### ACTIVITY
For the entries below, report the number of lines where the string "Green" appears, and only that number.

### RECORDS PROVIDED
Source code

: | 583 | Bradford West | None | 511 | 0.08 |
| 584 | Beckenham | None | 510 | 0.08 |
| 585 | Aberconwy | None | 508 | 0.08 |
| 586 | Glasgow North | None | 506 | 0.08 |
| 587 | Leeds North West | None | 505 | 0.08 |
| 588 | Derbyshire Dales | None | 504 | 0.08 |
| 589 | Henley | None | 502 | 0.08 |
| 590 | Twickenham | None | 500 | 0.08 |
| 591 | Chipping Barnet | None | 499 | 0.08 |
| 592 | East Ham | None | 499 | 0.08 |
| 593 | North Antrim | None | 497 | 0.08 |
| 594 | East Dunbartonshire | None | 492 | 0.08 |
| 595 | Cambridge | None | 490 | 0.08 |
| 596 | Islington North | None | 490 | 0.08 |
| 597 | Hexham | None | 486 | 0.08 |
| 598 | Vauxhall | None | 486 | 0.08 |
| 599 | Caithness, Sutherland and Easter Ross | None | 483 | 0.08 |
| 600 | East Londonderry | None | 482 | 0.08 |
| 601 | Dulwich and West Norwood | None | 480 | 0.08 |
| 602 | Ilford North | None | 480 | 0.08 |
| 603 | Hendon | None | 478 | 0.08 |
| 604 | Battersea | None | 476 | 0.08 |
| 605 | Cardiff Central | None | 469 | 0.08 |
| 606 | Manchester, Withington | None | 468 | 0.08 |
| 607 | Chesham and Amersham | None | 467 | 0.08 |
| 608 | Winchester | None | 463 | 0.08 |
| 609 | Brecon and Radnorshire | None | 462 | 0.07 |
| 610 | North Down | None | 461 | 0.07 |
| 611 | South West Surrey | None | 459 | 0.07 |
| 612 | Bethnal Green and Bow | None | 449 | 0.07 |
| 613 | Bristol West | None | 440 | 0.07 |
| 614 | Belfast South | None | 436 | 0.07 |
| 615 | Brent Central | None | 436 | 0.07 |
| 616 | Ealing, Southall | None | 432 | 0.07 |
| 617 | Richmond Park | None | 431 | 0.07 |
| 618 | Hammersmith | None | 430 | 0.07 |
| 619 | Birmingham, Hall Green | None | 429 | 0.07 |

### WRITTEN SOLUTION
2